You've also tried to build that system. Multiple times. You've set up Notion databases, imported everything into Obsidian, used Bear for a month, gone back to Apple Notes, tried Roam. Maybe all of the above.

Here's what nobody says out loud: the system is the problem.

The organisational overhead trap

Every notes app built in the last decade has been organised around the same assumption — that you should decide where an idea lives at the moment you have it. Pick a folder. Choose a tag. Assign a project. Link it manually.

This is backwards. When you're in the middle of a thought, the last thing you should be doing is filing paperwork. The friction isn't a bug in your workflow. It's the design of the tool.

The result is predictable. You open your notes app, feel the weight of the unfiled inbox, close it, and write the idea in your phone's notes instead.
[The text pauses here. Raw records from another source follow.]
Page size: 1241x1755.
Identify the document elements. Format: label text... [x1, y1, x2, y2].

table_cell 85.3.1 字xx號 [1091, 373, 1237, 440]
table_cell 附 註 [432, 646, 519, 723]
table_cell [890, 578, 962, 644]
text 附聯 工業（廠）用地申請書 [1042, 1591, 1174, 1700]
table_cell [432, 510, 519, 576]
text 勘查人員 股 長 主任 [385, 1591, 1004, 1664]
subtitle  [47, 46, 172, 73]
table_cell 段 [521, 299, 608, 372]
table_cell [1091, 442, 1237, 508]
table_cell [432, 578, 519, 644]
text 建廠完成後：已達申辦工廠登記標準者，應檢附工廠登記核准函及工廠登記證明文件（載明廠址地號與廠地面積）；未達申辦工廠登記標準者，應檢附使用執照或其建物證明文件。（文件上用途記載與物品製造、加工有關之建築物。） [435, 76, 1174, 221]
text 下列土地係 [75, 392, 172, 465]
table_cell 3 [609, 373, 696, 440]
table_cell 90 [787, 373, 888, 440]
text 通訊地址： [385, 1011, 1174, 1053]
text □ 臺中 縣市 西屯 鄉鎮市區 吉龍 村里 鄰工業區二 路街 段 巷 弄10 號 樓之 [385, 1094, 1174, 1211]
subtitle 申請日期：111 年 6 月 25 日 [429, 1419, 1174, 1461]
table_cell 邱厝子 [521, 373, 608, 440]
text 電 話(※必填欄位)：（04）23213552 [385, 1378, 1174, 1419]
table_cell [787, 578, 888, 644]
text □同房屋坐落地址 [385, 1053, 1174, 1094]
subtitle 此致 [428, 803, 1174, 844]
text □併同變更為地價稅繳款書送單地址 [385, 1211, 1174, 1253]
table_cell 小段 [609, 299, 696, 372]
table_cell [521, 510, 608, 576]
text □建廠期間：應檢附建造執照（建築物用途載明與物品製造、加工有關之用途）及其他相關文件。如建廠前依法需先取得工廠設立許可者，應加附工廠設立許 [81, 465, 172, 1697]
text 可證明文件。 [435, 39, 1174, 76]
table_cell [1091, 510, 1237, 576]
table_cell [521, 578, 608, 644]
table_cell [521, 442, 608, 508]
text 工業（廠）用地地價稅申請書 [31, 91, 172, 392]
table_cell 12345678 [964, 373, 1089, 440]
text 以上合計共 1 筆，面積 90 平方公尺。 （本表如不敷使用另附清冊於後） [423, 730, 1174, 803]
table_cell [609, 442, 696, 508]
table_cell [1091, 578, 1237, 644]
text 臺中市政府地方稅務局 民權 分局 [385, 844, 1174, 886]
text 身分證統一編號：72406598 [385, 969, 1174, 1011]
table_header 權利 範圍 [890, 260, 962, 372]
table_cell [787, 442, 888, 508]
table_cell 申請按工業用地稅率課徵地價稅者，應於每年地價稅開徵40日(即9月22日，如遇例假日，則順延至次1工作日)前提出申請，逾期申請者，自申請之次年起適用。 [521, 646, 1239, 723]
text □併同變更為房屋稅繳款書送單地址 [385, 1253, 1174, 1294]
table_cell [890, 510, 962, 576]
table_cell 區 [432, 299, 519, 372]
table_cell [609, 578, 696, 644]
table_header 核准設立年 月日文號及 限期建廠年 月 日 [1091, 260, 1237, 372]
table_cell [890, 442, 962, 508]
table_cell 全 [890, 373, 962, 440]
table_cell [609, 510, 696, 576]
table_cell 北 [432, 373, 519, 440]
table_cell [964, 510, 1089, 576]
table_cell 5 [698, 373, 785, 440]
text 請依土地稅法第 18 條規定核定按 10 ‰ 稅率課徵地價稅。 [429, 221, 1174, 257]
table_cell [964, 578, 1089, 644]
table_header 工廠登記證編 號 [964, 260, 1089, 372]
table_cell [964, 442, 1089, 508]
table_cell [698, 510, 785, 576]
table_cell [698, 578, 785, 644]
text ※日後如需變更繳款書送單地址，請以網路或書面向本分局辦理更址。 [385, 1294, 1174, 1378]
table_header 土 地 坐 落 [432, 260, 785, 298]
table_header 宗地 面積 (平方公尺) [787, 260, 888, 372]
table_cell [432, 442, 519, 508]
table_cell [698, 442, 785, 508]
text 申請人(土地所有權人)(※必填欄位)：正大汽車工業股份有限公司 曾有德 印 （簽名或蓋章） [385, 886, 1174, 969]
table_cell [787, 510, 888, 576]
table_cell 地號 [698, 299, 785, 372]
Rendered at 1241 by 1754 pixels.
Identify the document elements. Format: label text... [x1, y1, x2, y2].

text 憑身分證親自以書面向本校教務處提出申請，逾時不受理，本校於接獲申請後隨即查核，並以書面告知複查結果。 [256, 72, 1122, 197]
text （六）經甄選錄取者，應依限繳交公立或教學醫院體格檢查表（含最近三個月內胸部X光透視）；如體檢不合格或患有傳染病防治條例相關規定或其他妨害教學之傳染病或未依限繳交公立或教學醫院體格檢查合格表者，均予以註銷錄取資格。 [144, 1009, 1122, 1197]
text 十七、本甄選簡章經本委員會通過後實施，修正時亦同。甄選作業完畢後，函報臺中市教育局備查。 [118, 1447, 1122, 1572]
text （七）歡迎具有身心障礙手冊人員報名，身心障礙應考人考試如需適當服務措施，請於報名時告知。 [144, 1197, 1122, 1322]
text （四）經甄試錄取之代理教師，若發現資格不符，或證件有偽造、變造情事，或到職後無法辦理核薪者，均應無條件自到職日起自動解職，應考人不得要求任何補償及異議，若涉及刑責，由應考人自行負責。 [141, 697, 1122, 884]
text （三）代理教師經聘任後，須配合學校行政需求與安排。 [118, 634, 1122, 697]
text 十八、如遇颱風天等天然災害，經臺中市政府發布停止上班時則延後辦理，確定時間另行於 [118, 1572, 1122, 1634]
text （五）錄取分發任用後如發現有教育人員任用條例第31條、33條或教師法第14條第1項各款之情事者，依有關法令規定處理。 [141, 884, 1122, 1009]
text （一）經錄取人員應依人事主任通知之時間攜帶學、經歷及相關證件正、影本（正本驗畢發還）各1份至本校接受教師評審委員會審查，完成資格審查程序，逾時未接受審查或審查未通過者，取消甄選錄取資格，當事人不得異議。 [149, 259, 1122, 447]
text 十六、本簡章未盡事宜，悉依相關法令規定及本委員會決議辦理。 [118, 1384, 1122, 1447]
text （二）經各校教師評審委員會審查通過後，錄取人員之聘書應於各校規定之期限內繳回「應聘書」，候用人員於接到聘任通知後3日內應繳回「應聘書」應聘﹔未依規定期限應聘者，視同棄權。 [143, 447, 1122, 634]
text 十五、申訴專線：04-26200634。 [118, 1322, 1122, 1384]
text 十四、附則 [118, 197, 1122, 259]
Then you forget it existed.

The search problem

Even when you do file things, search lets you down. You remember you wrote something about "focus" six months ago, but you search "focus" and get forty results, none of which are the one you're thinking of. So you give up.

Full-text search is necessary but not sufficient. What you actually need is for your notes to find you — to surface relevant past thinking when you're working on something new, without you having to remember it existed.

What a different approach looks like

The notes apps worth paying attention to in 2026 are the ones that have inverted this model. Capture first, organise never, surface automatically. Write in thirty seconds, find the connection six months later when it's actually relevant.

AI makes this possible in a way it wasn't before. Not AI as a chatbot you prompt, but AI as background infrastructure — reading across everything you've written and making connections without being asked.

The best notes aren't the ones you filed correctly. They're the ones you actually wrote down in the first place.